== Data excerpts ==
==================================================

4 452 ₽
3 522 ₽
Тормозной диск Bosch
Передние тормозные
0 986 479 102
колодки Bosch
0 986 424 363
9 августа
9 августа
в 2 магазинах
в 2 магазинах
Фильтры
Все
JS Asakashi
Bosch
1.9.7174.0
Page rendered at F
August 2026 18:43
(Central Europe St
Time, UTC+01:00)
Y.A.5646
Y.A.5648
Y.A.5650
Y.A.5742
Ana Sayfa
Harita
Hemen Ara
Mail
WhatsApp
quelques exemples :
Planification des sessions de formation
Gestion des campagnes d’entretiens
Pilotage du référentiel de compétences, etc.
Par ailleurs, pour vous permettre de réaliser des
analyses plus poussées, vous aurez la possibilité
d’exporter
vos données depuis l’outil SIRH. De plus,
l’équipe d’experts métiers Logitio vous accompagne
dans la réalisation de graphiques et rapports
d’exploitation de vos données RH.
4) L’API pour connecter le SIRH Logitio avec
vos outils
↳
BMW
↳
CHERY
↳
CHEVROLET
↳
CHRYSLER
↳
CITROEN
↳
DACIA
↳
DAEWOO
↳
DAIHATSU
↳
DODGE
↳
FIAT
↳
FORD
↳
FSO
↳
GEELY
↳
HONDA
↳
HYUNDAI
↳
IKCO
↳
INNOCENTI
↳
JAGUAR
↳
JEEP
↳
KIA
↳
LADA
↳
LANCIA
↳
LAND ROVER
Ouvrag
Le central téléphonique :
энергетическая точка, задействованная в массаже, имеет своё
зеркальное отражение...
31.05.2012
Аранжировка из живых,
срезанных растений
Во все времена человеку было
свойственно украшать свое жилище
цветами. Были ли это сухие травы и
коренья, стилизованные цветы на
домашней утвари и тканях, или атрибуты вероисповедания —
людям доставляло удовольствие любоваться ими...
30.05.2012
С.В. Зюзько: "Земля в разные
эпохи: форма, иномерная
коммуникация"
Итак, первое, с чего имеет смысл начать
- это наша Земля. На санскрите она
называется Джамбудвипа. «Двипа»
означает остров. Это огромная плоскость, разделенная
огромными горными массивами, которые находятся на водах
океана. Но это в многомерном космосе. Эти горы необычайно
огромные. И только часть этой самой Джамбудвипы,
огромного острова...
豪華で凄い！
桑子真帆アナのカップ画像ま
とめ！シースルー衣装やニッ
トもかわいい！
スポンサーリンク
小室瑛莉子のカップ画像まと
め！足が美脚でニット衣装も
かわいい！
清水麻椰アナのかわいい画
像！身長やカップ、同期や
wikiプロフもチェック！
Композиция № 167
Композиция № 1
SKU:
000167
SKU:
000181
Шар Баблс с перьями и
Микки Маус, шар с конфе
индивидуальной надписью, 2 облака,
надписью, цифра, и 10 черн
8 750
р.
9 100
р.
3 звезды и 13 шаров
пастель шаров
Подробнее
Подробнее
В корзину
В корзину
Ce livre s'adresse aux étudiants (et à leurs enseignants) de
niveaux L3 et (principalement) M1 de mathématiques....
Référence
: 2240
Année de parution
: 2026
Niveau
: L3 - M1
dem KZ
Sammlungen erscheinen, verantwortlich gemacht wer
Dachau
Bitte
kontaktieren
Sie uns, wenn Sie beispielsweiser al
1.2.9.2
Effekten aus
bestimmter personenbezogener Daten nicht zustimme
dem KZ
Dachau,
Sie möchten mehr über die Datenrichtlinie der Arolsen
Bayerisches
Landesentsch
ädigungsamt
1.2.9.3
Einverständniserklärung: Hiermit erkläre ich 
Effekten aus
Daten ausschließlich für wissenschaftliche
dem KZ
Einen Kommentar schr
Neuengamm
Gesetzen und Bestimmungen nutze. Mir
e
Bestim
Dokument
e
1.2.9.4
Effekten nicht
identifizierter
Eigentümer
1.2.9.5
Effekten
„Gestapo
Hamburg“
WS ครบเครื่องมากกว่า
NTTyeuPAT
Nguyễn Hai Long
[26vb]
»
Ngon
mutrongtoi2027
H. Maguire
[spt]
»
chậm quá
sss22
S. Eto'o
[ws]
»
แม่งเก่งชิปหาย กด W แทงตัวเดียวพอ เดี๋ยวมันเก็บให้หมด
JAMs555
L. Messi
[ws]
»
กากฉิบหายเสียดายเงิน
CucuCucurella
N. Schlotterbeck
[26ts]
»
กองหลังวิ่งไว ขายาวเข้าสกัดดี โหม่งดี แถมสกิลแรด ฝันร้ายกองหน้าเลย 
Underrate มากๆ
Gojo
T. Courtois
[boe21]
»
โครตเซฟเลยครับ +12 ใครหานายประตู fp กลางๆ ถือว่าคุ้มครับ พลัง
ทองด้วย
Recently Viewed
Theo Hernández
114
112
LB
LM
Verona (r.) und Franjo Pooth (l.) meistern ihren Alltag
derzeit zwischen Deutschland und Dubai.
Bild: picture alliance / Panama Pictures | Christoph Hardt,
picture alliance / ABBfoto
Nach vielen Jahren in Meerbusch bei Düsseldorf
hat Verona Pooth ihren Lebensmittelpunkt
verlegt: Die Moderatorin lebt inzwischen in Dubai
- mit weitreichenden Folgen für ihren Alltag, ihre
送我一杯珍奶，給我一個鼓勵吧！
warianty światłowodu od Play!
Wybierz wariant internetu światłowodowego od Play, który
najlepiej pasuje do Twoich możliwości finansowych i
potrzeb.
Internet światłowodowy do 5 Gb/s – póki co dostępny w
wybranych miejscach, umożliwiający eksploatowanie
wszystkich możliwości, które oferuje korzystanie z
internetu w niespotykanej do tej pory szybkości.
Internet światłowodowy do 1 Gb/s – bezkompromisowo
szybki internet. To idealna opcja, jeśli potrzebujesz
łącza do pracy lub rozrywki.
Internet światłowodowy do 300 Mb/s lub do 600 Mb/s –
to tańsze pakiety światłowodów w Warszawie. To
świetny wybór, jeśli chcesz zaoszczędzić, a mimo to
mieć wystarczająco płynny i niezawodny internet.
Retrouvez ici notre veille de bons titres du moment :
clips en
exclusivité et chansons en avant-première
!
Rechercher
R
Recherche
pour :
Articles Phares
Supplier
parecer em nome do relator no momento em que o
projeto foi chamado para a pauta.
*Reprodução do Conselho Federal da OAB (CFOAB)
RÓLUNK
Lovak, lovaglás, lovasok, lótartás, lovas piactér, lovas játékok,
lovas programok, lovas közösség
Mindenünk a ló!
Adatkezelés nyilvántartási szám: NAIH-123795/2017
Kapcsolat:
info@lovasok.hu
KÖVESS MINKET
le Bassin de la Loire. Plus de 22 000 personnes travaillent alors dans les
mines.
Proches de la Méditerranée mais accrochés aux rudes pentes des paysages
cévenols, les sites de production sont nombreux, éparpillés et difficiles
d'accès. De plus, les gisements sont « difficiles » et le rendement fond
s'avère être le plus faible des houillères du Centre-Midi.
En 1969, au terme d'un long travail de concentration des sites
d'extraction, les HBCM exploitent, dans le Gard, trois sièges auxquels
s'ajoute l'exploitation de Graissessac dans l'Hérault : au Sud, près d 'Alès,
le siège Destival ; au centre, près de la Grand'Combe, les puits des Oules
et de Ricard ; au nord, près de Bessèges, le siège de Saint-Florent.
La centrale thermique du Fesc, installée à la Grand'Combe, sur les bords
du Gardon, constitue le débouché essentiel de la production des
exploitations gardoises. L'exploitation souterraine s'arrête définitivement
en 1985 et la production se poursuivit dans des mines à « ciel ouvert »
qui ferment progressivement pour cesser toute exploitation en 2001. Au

==================================================

== Task details ==
Nothing in the records should change when you repeat them all.

== Result of the task ==
4 452 ₽
3 522 ₽
Тормозной диск Bosch
Передние тормозные
0 986 479 102
колодки Bosch
0 986 424 363
9 августа
9 августа
в 2 магазинах
в 2 магазинах
Фильтры
Все
JS Asakashi
Bosch
1.9.7174.0
Page rendered at F
August 2026 18:43
(Central Europe St
Time, UTC+01:00)
Y.A.5646
Y.A.5648
Y.A.5650
Y.A.5742
Ana Sayfa
Harita
Hemen Ara
Mail
WhatsApp
quelques exemples :
Planification des sessions de formation
Gestion des campagnes d’entretiens
Pilotage du référentiel de compétences, etc.
Par ailleurs, pour vous permettre de réaliser des
analyses plus poussées, vous aurez la possibilité
d’exporter
vos données depuis l’outil SIRH. De plus,
l’équipe d’experts métiers Logitio vous accompagne
dans la réalisation de graphiques et rapports
d’exploitation de vos données RH.
4) L’API pour connecter le SIRH Logitio avec
vos outils
↳
BMW
↳
CHERY
↳
CHEVROLET
↳
CHRYSLER
↳
CITROEN
↳
DACIA
↳
DAEWOO
↳
DAIHATSU
↳
DODGE
↳
FIAT
↳
FORD
↳
FSO
↳
GEELY
↳
HONDA
↳
HYUNDAI
↳
IKCO
↳
INNOCENTI
↳
JAGUAR
↳
JEEP
↳
KIA
↳
LADA
↳
LANCIA
↳
LAND ROVER
Ouvrag
Le central téléphonique :
энергетическая точка, задействованная в массаже, имеет своё
зеркальное отражение...
31.05.2012
Аранжировка из живых,
срезанных растений
Во все времена человеку было
свойственно украшать свое жилище
цветами. Были ли это сухие травы и
коренья, стилизованные цветы на
домашней утвари и тканях, или атрибуты вероисповедания —
людям доставляло удовольствие любоваться ими...
30.05.2012
С.В. Зюзько: "Земля в разные
эпохи: форма, иномерная
коммуникация"
Итак, первое, с чего имеет смысл начать
- это наша Земля. На санскрите она
называется Джамбудвипа. «Двипа»
означает остров. Это огромная плоскость, разделенная
огромными горными массивами, которые находятся на водах
океана. Но это в многомерном космосе. Эти горы необычайно
огромные. И только часть этой самой Джамбудвипы,
огромного острова...
豪華で凄い！
桑子真帆アナのカップ画像ま
とめ！シースルー衣装やニッ
トもかわいい！
スポンサーリンク
小室瑛莉子のカップ画像まと
め！足が美脚でニット衣装も
かわいい！
清水麻椰アナのかわいい画
像！身長やカップ、同期や
wikiプロフもチェック！
Композиция № 167
Композиция № 1
SKU:
000167
SKU:
000181
Шар Баблс с перьями и
Микки Маус, шар с конфе
индивидуальной надписью, 2 облака,
надписью, цифра, и 10 черн
8 750
р.
9 100
р.
3 звезды и 13 шаров
пастель шаров
Подробнее
Подробнее
В корзину
В корзину
Ce livre s'adresse aux étudiants (et à leurs enseignants) de
niveaux L3 et (principalement) M1 de mathématiques....
Référence
: 2240
Année de parution
: 2026
Niveau
: L3 - M1
dem KZ
Sammlungen erscheinen, verantwortlich gemacht wer
Dachau
Bitte
kontaktieren
Sie uns, wenn Sie beispielsweiser al
1.2.9.2
Effekten aus
bestimmter personenbezogener Daten nicht zustimme
dem KZ
Dachau,
Sie möchten mehr über die Datenrichtlinie der Arolsen
Bayerisches
Landesentsch
ädigungsamt
1.2.9.3
Einverständniserklärung: Hiermit erkläre ich 
Effekten aus
Daten ausschließlich für wissenschaftliche
dem KZ
Einen Kommentar schr
Neuengamm
Gesetzen und Bestimmungen nutze. Mir
e
Bestim
Dokument
e
1.2.9.4
Effekten nicht
identifizierter
Eigentümer
1.2.9.5
Effekten
„Gestapo
Hamburg“
WS ครบเครื่องมากกว่า
NTTyeuPAT
Nguyễn Hai Long
[26vb]
»
Ngon
mutrongtoi2027
H. Maguire
[spt]
»
chậm quá
sss22
S. Eto'o
[ws]
»
แม่งเก่งชิปหาย กด W แทงตัวเดียวพอ เดี๋ยวมันเก็บให้หมด
JAMs555
L. Messi
[ws]
»
กากฉิบหายเสียดายเงิน
CucuCucurella
N. Schlotterbeck
[26ts]
»
กองหลังวิ่งไว ขายาวเข้าสกัดดี โหม่งดี แถมสกิลแรด ฝันร้ายกองหน้าเลย 
Underrate มากๆ
Gojo
T. Courtois
[boe21]
»
โครตเซฟเลยครับ +12 ใครหานายประตู fp กลางๆ ถือว่าคุ้มครับ พลัง
ทองด้วย
Recently Viewed
Theo Hernández
114
112
LB
LM
Verona (r.) und Franjo Pooth (l.) meistern ihren Alltag
derzeit zwischen Deutschland und Dubai.
Bild: picture alliance / Panama Pictures | Christoph Hardt,
picture alliance / ABBfoto
Nach vielen Jahren in Meerbusch bei Düsseldorf
hat Verona Pooth ihren Lebensmittelpunkt
verlegt: Die Moderatorin lebt inzwischen in Dubai
- mit weitreichenden Folgen für ihren Alltag, ihre
送我一杯珍奶，給我一個鼓勵吧！
warianty światłowodu od Play!
Wybierz wariant internetu światłowodowego od Play, który
najlepiej pasuje do Twoich możliwości finansowych i
potrzeb.
Internet światłowodowy do 5 Gb/s – póki co dostępny w
wybranych miejscach, umożliwiający eksploatowanie
wszystkich możliwości, które oferuje korzystanie z
internetu w niespotykanej do tej pory szybkości.
Internet światłowodowy do 1 Gb/s – bezkompromisowo
szybki internet. To idealna opcja, jeśli potrzebujesz
łącza do pracy lub rozrywki.
Internet światłowodowy do 300 Mb/s lub do 600 Mb/s –
to tańsze pakiety światłowodów w Warszawie. To
świetny wybór, jeśli chcesz zaoszczędzić, a mimo to
mieć wystarczająco płynny i niezawodny internet.
Retrouvez ici notre veille de bons titres du moment :
clips en
exclusivité et chansons en avant-première
!
Rechercher
R
Recherche
pour :
Articles Phares
Supplier
parecer em nome do relator no momento em que o
projeto foi chamado para a pauta.
*Reprodução do Conselho Federal da OAB (CFOAB)
RÓLUNK
Lovak, lovaglás, lovasok, lótartás, lovas piactér, lovas játékok,
lovas programok, lovas közösség
Mindenünk a ló!
Adatkezelés nyilvántartási szám: NAIH-123795/2017
Kapcsolat:
info@lovasok.hu
KÖVESS MINKET
le Bassin de la Loire. Plus de 22 000 personnes travaillent alors dans les
mines.
Proches de la Méditerranée mais accrochés aux rudes pentes des paysages
cévenols, les sites de production sont nombreux, éparpillés et difficiles
d'accès. De plus, les gisements sont « difficiles » et le rendement fond
s'avère être le plus faible des houillères du Centre-Midi.
En 1969, au terme d'un long travail de concentration des sites
d'extraction, les HBCM exploitent, dans le Gard, trois sièges auxquels
s'ajoute l'exploitation de Graissessac dans l'Hérault : au Sud, près d 'Alès,
le siège Destival ; au centre, près de la Grand'Combe, les puits des Oules
et de Ricard ; au nord, près de Bessèges, le siège de Saint-Florent.
La centrale thermique du Fesc, installée à la Grand'Combe, sur les bords
du Gardon, constitue le débouché essentiel de la production des
exploitations gardoises. L'exploitation souterraine s'arrête définitivement
en 1985 et la production se poursuivit dans des mines à « ciel ouvert »
qui ferment progressivement pour cesser toute exploitation en 2001. Au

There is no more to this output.